Circulatory shock is a condition of generalized inadequate blood flow through the body, leading to insufficient tissue perfusion and inadequate delivery of oxygen and other nutrients, to the extent that tissues are damaged. Four basic mechanisms of circulatory failure are distinguished, caused by a scale of underlying illnesses: distributive, hypovolemic, obstructive and cardiogenic shock. The last three types are characterized by a low cardiac output and hypovolemia. Distributive shock is characterized by peripheral circulation failure, with a low systemic vascular resistance, a disturbed microcirculation and a high cardiac output. Frequently, these forms overlap.

Shock is a common problem in the intensive care unit (ICU) as it affects about one third of the patients. Septic shock appears to be the most common type, followed by cardiogenic and hypovolemic shock. The diagnosis of shock is based on clinical examination with use of well-known circulatory parameters such as blood pressure and heart rate; biochemical parameters such as lactate and direct (semi-)invasive measurement of cardiac output and other variables.

Since cardiac output is an important determinant of oxygen delivery, many different methods of measuring cardiac output have been suggested. These methods range from non-invasive to invasive measurements with central lining. The most invasive method, the pulmonary artery catheter (PAC) has long been considered the optimal form of monitoring cardiac output by using thermodilution. However, this technique is associated with adverse events, such as bleeding, and there is no clear evidence of improved outcome. Therefore, numerous other techniques have been proposed, ranging from systems that use the dilution technique but only require central venous and peripheral artery lines; to less invasive tools that estimate cardiac output based on the arterial pressure waveform; and to non-invasive echocardiography.

Despite technical advances, much remains unknown about the value of conventionally used hemodynamic parameters for estimating cardiac output. A distinction between macro- and microcirculatory parameters can be made. Commonly used macro-circulatory parameters are heart rate, systolic and diastolic blood pressure, mean arterial pressure and central venous pressure. Lactate is used as a proxy for microcirculatory status. Over the years several other measurements have been suggested to improve insight in the hemodynamics of a certain patient or a group of patients. Skin temperature, capillary refill, mottling score and urinary output are used for hemodynamic assessment of the peripheral circulation and tissue perfusion. Most of these parameters have not been evaluated in a large prospective study and especially a combination of all these parameters has not directly been correlated to cardiac output.

More knowledge on the predictive value of all hemodynamic parameters in estimating cardiac output could assist physicians in earlier detection of impaired hemodynamics without the need for invasive or advanced methods. In this study the investigators aim to evaluate all hemodynamic parameters in a large unselected population of critically ill patients and to correlate them to cardiac output.

Purpose:

The purpose of this study is to create an infrastructure for a registry flexible to incorporate temporarily added specific research questions on the outcome of critically ill patients.

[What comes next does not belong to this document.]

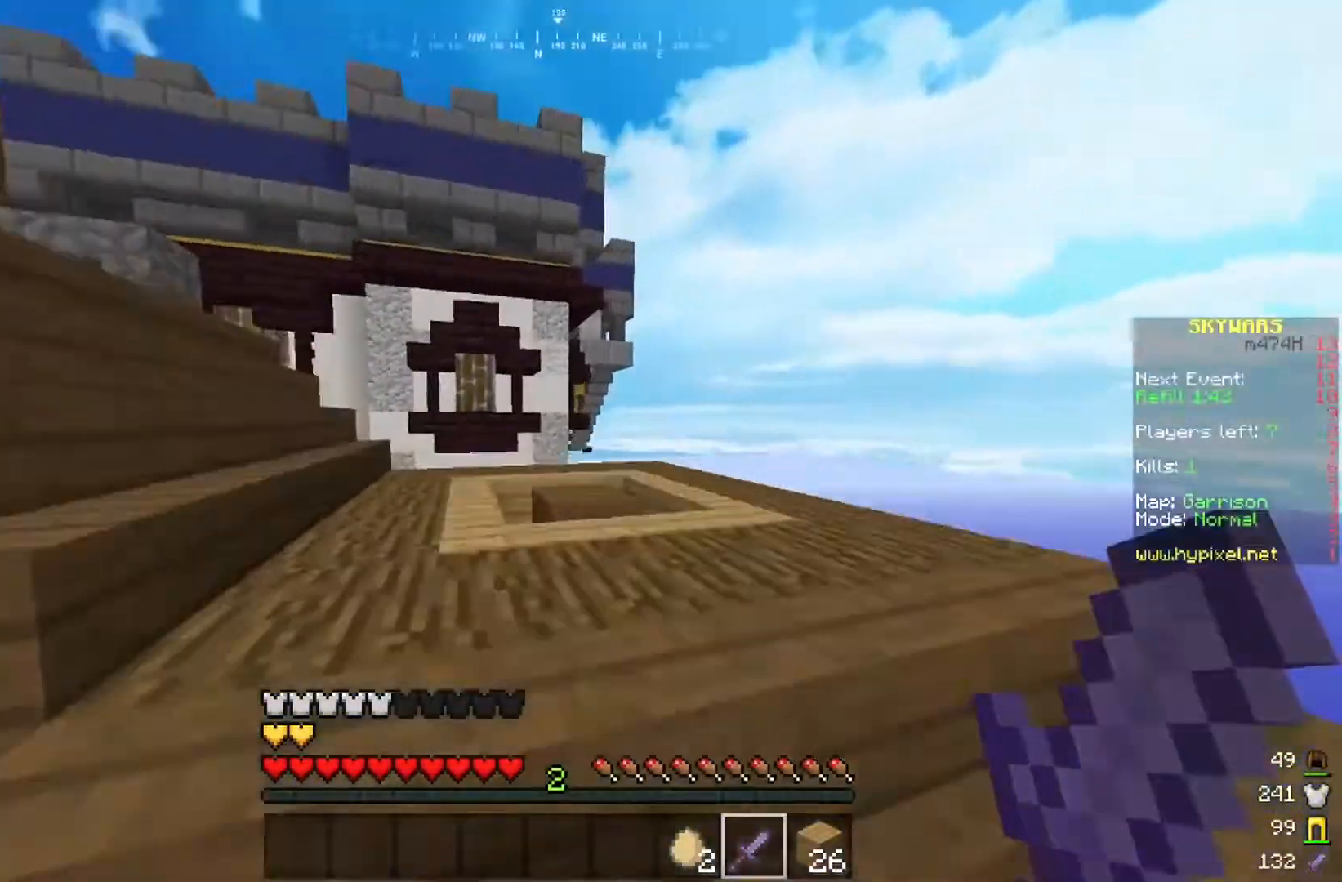
{"keys": ["w"], "mouse": [], "events": [[67, "space", "up"], [117, "space", "down"], [284, "space", "up"]]}
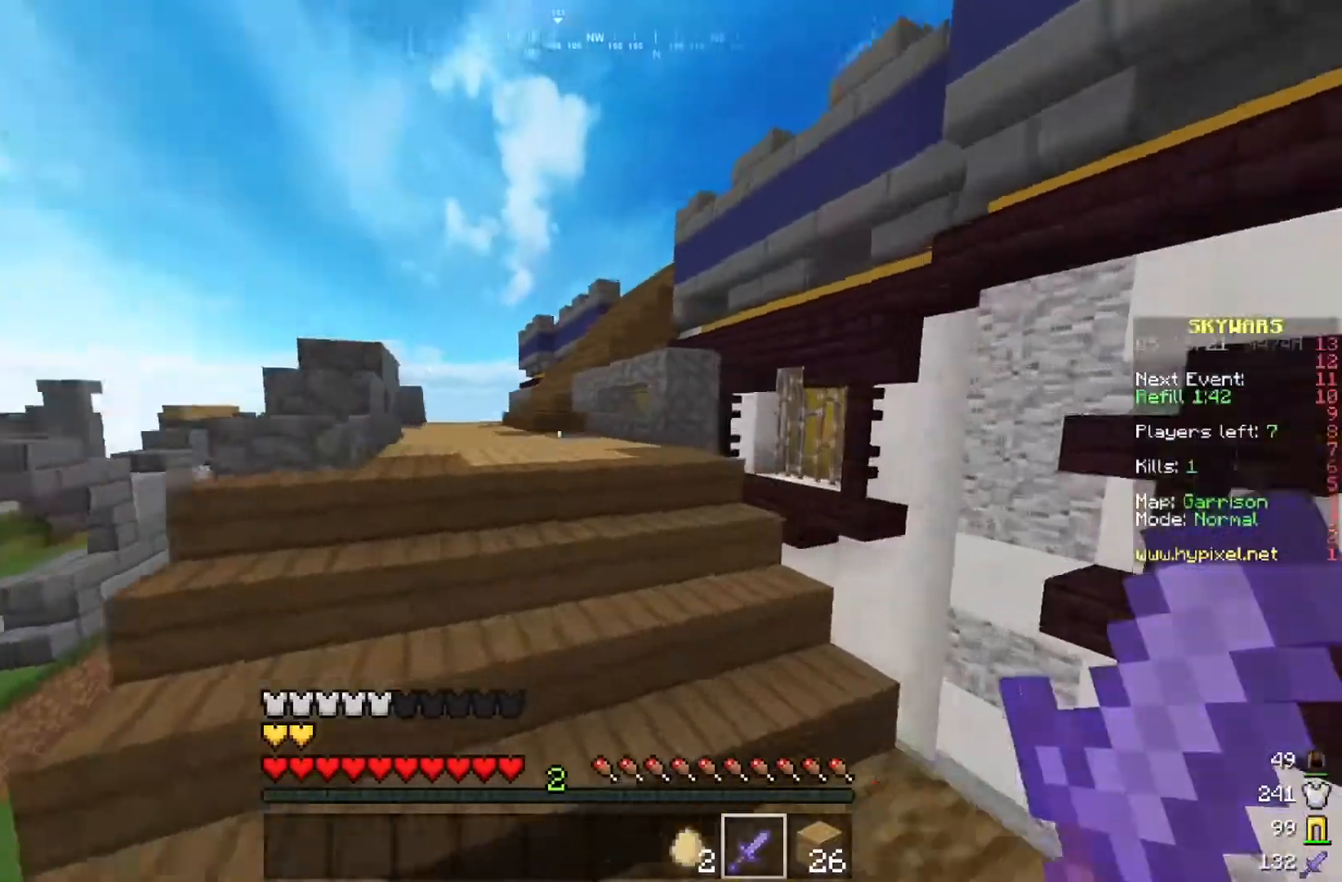
{"keys": ["space", "w"], "mouse": [], "events": [[317, "space", "down"], [400, "space", "up"], [483, "space", "down"]]}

Clinical Trial Description

Registry procedures:

Eligible patients will be included within 24 hours after their arrival on the Intensive Care Unit. After inclusion all study parameters will be obtained once through physical examination combined with transthoracic echocardiography. Mortality will be assessed at 90 days after admission. In addition, mortality follow-up will be cut-off at 7 and 30 days after admission.

Monitoring:

Monitoring will be performed by independent researchers of the department of anaesthesiology of the UMCG. Audits are planned to take place once a year.

Quality assurance plan:

Recruitment:

Inclusion of patients and measurements of variables (both conventional hemodynamic variables and cardiac output) will be performed by the study coordinator or a co-researcher under supervision and responsibility of the principle investigator. Informed consent will be obtained.

Source data verification:

At inclusion all conventional hemodynamic variables are derived by physical examination and recording data from the basic hemodynamic monitoring (Philips ImageVue monitor with tracing of heart rate, electrocardiogram (ECG), SpO2, arterial pressure from arterial line pressure measurement and/or from non-invasively blood pressure monitoring). In addition, a transthoracic echocardiography (TTE) will be performed to non-invasively determine the cardiac output by using the diameter of the aortic annulus, the velocity time integral (VTI) of the Doppler flow and the heart rate. All variables are predefined (see data dictionary) to standardize all measurements by student researchers.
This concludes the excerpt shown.